TO DO:
Print, in exact form, the lines below from the one containing "191.2k Aufrufe" through the one containing "Cours transport et logistique complet", and omit all others.

══ PROVIDED MATERIAL

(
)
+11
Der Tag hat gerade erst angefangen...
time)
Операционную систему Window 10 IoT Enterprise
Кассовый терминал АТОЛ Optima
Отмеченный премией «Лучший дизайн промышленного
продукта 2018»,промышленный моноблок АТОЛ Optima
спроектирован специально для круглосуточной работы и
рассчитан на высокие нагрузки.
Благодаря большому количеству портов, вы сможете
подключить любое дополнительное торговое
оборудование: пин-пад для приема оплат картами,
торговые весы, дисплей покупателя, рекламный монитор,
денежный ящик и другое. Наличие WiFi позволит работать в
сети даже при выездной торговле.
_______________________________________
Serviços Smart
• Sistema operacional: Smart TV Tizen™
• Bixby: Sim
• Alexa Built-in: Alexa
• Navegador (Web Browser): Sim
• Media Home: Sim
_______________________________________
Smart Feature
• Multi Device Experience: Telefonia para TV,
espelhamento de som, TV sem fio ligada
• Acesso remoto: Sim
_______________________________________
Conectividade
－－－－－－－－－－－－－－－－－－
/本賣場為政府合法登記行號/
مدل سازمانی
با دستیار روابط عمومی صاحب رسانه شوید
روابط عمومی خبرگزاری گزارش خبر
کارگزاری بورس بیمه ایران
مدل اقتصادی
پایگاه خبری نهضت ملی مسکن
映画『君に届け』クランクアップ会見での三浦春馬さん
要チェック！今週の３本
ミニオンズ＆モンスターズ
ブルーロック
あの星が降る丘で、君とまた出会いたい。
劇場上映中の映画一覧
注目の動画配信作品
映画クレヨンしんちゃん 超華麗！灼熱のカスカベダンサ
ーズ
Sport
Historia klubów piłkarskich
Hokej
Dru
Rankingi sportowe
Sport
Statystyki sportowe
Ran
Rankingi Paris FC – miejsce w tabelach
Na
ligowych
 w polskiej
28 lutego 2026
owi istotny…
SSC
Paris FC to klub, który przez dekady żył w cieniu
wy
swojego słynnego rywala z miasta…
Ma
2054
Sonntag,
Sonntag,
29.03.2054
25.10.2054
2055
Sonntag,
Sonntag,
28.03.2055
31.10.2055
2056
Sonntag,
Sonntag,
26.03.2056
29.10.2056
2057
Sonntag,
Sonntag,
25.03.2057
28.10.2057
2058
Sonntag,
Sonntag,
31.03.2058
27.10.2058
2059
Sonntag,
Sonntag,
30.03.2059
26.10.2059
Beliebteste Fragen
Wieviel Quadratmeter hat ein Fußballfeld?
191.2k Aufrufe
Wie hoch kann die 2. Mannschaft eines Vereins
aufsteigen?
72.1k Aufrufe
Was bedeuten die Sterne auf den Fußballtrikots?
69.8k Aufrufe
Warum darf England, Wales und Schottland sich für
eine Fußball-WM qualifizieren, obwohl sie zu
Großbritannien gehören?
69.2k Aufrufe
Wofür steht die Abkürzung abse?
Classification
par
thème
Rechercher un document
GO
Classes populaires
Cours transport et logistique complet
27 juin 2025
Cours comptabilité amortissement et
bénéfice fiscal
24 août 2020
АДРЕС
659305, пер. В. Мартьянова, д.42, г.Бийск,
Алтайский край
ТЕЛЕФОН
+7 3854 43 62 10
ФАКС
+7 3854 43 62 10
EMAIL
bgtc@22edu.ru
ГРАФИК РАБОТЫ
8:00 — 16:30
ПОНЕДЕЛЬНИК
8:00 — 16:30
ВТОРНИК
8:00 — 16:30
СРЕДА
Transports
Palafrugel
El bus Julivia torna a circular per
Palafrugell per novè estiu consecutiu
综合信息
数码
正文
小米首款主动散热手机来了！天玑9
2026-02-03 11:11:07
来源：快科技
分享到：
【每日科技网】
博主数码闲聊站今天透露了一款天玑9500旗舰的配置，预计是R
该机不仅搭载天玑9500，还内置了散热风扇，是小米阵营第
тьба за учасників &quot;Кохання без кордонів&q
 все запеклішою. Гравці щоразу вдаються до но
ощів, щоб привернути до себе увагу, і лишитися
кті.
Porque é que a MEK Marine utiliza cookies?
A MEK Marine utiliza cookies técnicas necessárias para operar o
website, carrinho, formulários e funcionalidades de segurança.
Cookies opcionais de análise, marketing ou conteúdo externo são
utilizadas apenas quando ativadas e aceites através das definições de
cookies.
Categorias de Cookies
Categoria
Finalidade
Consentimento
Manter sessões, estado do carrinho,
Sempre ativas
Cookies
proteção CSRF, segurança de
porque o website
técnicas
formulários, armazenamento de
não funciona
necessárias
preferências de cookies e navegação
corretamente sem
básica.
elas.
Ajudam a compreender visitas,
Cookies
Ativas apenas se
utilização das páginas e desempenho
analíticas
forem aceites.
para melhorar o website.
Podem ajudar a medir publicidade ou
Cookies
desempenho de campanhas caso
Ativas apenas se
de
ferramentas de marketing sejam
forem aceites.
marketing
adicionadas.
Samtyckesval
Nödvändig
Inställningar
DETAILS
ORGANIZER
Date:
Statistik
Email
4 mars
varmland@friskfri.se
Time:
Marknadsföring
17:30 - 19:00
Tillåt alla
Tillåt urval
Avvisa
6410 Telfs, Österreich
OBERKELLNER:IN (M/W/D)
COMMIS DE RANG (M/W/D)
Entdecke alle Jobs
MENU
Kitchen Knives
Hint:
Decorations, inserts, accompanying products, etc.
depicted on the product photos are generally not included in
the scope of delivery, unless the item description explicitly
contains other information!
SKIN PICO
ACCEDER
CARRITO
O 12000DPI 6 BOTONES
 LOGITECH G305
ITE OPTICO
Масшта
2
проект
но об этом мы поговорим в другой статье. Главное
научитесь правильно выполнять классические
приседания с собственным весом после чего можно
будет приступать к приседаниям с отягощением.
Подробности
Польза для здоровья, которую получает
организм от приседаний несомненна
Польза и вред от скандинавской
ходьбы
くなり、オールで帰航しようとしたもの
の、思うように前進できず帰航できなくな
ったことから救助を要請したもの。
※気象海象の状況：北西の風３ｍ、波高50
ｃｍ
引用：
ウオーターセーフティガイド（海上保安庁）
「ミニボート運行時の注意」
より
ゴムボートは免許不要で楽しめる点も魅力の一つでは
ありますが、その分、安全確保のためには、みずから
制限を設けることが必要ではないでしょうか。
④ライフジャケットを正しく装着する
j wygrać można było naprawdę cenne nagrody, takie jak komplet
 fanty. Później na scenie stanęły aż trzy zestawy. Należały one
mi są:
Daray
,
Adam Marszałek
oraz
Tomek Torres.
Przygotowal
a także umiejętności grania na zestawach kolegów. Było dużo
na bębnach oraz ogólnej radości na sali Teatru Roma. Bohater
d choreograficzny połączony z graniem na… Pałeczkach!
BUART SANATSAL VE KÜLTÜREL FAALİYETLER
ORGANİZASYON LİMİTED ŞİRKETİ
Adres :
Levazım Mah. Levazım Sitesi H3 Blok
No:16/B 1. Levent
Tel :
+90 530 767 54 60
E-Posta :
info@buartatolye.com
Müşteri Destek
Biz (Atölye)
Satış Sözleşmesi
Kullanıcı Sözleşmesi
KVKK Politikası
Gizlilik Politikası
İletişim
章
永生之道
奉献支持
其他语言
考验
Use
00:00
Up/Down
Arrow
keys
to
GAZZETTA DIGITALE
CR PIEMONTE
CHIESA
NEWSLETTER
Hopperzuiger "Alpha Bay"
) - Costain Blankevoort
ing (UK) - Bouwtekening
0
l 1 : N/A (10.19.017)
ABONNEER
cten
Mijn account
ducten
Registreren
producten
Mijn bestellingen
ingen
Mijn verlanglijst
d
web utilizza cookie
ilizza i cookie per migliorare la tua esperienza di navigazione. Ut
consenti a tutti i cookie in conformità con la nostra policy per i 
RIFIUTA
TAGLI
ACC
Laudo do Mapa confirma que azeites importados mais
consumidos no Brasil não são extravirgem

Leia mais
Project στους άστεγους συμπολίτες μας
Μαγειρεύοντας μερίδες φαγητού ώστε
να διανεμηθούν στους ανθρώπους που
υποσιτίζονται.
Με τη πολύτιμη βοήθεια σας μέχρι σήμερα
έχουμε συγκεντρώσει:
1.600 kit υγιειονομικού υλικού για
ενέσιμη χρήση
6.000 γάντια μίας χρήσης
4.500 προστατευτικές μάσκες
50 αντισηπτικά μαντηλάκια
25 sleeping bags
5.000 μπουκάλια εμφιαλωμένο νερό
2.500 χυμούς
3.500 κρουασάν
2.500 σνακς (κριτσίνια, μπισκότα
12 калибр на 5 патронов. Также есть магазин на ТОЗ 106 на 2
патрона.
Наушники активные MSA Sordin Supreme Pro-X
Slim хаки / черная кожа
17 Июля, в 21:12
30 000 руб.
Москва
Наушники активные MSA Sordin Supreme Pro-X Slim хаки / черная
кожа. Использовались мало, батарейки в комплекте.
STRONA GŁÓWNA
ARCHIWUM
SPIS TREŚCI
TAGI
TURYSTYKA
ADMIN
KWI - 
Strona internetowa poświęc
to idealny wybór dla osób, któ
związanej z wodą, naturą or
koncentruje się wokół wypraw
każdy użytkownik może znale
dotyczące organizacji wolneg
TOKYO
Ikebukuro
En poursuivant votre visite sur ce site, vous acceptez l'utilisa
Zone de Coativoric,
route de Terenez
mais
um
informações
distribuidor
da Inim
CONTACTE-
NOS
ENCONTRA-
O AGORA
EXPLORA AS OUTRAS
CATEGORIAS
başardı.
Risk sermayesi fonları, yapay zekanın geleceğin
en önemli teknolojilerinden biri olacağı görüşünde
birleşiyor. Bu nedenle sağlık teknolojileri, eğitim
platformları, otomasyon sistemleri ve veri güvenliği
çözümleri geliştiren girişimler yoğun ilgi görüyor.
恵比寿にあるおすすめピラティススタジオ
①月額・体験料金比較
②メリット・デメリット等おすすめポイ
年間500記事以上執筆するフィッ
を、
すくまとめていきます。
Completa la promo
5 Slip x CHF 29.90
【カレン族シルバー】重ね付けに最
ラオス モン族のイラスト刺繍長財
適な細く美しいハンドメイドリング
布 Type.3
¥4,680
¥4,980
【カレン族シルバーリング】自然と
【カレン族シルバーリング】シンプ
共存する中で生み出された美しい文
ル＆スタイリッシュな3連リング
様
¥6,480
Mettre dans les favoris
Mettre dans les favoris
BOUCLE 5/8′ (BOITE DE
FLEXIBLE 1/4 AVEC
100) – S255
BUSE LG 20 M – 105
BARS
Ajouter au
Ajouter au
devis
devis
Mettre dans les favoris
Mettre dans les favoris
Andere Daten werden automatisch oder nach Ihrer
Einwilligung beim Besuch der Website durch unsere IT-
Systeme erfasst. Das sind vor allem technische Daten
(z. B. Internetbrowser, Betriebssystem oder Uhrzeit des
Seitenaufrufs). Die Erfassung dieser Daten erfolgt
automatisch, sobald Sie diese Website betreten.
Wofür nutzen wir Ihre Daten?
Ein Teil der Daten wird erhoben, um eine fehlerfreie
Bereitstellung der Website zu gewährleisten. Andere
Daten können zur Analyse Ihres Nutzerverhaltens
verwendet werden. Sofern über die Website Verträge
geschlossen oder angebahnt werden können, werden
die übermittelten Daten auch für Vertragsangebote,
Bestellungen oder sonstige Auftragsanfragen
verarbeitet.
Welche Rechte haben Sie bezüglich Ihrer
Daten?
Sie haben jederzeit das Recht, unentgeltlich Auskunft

════

ANSWER AREA:
191.2k Aufrufe
Wie hoch kann die 2. Mannschaft eines Vereins
aufsteigen?
72.1k Aufrufe
Was bedeuten die Sterne auf den Fußballtrikots?
69.8k Aufrufe
Warum darf England, Wales und Schottland sich für
eine Fußball-WM qualifizieren, obwohl sie zu
Großbritannien gehören?
69.2k Aufrufe
Wofür steht die Abkürzung abse?
Classification
par
thème
Rechercher un document
GO
Classes populaires
Cours transport et logistique complet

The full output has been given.